1b) Which of the following statements regarding a 15-year (180-month) $125,000, fixed-rate
mortgage is CORRECT? (Ignore taxes and transactions costs.)

Answer: b. Because it is a fixed-rate mortgage, the monthly loan payments (which include
both interest and principal payments)are constant

Explanation: A fixed-rate mortgage is a home loan option with a specific interest rate for the
entire term of the loan. Essentially, the interest rate on the mortgage will not change over the
lifetime of the loan and the borrower's interest and principal payments will remain the same
each month
2nd Subject

Which of the following statements regarding a 30-year monthly payment amortized mortgage

with a nominal interest rate of 10% is CORRECT?

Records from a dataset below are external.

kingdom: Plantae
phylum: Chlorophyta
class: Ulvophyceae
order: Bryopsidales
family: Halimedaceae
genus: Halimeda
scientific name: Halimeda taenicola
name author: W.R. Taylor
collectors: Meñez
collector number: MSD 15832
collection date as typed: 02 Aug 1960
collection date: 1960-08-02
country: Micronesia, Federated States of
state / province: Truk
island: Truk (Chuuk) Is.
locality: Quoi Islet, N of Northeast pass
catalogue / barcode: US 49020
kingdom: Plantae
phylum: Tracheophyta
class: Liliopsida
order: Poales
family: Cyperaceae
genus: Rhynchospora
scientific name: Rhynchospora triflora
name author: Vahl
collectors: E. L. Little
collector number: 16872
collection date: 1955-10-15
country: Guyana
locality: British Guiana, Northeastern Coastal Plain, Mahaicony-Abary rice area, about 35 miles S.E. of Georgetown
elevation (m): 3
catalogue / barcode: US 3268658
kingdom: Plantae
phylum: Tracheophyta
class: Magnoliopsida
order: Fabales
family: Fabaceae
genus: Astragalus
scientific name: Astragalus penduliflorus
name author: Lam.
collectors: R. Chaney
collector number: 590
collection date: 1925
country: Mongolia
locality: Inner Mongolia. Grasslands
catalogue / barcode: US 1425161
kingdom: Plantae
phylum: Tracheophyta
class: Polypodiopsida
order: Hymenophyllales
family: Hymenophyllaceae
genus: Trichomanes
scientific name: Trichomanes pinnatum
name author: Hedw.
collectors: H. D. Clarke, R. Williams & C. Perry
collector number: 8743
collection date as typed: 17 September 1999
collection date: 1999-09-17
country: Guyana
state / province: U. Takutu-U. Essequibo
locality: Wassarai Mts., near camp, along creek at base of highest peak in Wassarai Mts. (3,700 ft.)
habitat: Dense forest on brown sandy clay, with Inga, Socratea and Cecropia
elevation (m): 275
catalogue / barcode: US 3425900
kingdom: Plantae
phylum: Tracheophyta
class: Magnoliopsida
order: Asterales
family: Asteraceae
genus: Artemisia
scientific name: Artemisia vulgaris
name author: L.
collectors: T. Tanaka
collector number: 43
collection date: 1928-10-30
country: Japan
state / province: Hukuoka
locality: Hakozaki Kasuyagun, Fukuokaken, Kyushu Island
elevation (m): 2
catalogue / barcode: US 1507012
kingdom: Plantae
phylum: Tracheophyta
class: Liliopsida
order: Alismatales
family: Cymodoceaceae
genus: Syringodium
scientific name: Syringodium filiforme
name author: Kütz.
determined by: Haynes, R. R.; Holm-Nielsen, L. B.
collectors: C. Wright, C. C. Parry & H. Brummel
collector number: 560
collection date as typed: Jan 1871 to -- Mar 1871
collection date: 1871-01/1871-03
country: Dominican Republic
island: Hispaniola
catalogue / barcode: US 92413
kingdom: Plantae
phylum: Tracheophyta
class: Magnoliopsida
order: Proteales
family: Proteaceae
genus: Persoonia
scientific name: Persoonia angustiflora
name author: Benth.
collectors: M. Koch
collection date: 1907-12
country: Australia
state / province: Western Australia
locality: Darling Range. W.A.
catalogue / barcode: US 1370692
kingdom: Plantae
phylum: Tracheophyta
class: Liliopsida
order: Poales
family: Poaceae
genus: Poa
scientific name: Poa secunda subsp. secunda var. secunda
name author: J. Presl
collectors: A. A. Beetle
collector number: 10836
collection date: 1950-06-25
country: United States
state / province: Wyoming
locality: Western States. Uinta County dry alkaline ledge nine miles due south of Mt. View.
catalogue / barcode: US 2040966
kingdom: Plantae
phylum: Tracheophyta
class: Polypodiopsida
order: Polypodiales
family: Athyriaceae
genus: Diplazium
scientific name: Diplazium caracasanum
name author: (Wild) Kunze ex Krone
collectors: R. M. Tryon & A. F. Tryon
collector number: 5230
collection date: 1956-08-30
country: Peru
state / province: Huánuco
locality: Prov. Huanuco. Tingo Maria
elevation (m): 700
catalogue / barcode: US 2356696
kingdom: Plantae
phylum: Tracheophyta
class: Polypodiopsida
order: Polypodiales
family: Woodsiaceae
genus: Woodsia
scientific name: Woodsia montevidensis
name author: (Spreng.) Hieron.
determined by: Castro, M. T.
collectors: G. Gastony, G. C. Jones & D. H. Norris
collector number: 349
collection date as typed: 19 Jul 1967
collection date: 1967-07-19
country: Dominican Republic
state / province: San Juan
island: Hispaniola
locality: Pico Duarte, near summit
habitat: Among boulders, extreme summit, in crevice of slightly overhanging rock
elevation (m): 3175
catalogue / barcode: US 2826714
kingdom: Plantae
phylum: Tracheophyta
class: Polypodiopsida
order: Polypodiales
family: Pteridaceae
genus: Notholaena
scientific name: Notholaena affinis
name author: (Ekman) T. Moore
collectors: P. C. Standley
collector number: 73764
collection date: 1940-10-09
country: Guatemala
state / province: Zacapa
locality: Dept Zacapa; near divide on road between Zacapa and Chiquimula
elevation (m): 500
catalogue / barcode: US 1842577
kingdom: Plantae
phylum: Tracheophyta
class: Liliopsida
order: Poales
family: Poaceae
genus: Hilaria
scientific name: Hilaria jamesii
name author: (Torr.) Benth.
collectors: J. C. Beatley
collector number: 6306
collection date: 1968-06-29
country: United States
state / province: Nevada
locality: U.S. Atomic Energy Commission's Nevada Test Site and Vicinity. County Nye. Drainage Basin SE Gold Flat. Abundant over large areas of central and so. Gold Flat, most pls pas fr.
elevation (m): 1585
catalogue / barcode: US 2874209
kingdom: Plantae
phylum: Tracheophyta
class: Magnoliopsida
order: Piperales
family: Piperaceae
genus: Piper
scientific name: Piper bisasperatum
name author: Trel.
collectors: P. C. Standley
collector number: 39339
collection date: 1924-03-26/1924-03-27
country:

Answer: b. A smaller proportion of the last monthly payment will be interest, and a larger
proportion will be principal, than for the first monthly payment

3rd Subject

Which of the following bank accounts has the highest effective annual return?

Answer: e.An account that pays 8% nominal interest with daily (365-day) compounding

4th Subject

You want to go to Europe 5 years from now, and you can save $3.800 per year, beginning
one year from today. You plan to deposit the funds in a mutual fund that you think will return
8,5% per year. Under these conditions, how much would you have just after you make the 5th
deposit, 5 years from now?

Answer: e. $22.516,42

5th Subject
You have a chance to buy an annuity that pays $2.450 at the beginning of each year for 3
years. You could earn 5,5% on your money in other investments with equal risk. What is the
most you should pay for the annuity?

Answer: a. $6,973.48

6th Subject

Morin Company's bonds mature in 8 years, have a par value of $1.000, and make an annual
coupon interest payment of $65. The market requires an interest rate of 6,1% on these bonds.
What is the bond's price?

Answer: a. $1.024,74

7th Subject

Assume that you are considering the purchase of a 20-year, noncallable bond with an annual

coupon rate of 9,5%. The bond has a face value of $1.000, and it makes semi-annual interest

payments. If you require an 10,7% nominal yield to maturity on this investment, what is the

maximum price you should be willing to pay for the bond?

Answer: c. $901,80

8th Subject

O'Brien Ltd.'s outstanding bonds have a $1.000 par value, and they mature in 25 years. Their

nominal annual, not semi-annual yield to maturity is 9,25%, they pay interest semi-annually,
and they sell at a price of $875. What is the bond's nominal coupon interest rate?
Answer: c. 7,96%

9th Subject (10%)

Assume that you hold a well-diversified portfolio that has an expected return of 11,0% and a
beta of 1,20. You are in the process of buying 1.000 shares of Alpha Corp at $10 a share and
adding it to your portfolio. Alpha has an expected return of 21,5% and a beta of 1,70. The
total value of your current portfolio is $90.000. What will the expected return and beta on the
portfolio be after the purchase of the Alpha stock? Do not round your intermediate
calculations.
Answer: d. 12,05%; 1,25

10th Subject
Jill Angel holds a $200.000 portfolio consisting of the following stocks. The portfolio's beta
is 0,88.
Stock Investment Beta
A $50.000 0,50
B $50.000 0,80
C $50.000 1,00
D $50.000 1,20
Total $200.000

If Jill replaces Stock A with another stock, E, which has a beta of 1,45, what will the
portfolio's new beta be? Do not round your intermediate calculations.